** PROVIDED RECORDS follows **

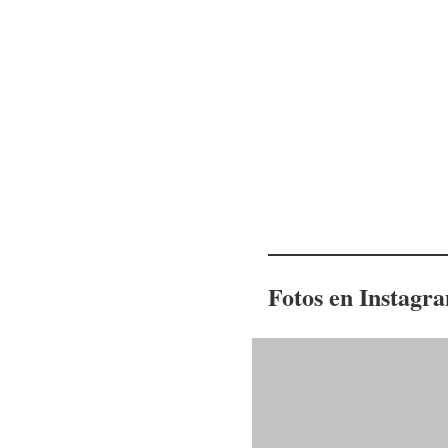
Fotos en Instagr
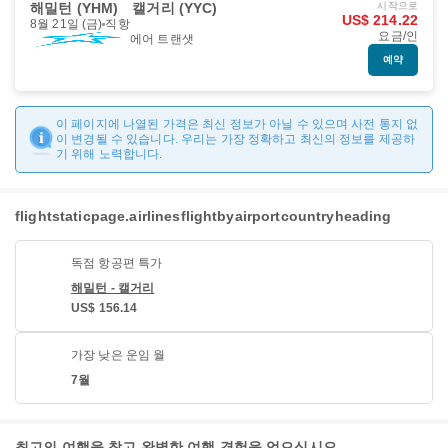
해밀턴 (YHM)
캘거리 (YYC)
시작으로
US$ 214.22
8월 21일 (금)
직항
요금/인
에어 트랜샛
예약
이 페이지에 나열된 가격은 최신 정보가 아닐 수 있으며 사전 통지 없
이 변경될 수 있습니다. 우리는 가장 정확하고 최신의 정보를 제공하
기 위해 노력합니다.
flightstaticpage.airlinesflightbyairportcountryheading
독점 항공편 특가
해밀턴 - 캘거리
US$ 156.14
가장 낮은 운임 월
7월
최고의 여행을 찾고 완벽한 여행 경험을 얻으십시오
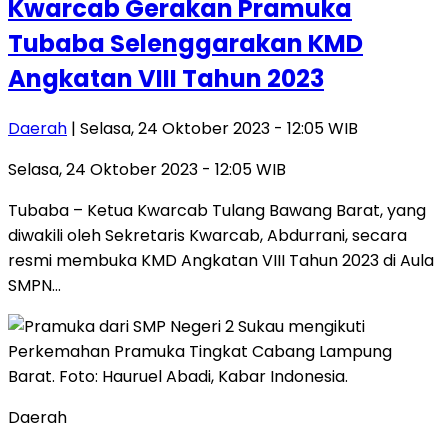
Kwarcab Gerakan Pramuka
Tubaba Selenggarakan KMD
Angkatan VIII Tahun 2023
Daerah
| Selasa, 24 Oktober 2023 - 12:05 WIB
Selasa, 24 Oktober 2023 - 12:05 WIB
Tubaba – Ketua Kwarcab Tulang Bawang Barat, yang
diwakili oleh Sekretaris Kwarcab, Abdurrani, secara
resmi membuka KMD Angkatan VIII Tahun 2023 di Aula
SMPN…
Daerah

** End of PROVIDED RECORDS **
** PROVIDED RECORDS follows **

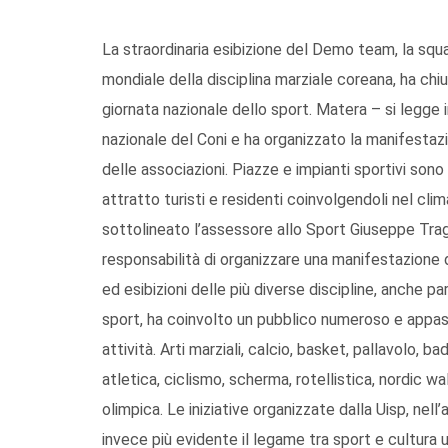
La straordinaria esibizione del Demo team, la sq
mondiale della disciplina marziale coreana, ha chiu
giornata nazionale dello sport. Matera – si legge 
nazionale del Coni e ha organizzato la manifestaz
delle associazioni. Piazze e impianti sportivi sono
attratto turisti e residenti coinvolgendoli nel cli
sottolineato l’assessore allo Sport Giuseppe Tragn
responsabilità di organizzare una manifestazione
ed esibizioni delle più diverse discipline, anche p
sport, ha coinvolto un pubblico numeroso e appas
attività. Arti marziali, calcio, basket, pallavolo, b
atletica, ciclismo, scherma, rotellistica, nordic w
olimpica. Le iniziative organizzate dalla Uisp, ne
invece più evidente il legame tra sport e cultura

** End of PROVIDED RECORDS **

▶ _TRY IT_: Lines in the records above that contain the word "Tubaba" need to be counted; the reply is that number and nothing else.

▶ _TASK OUTPUT_: 2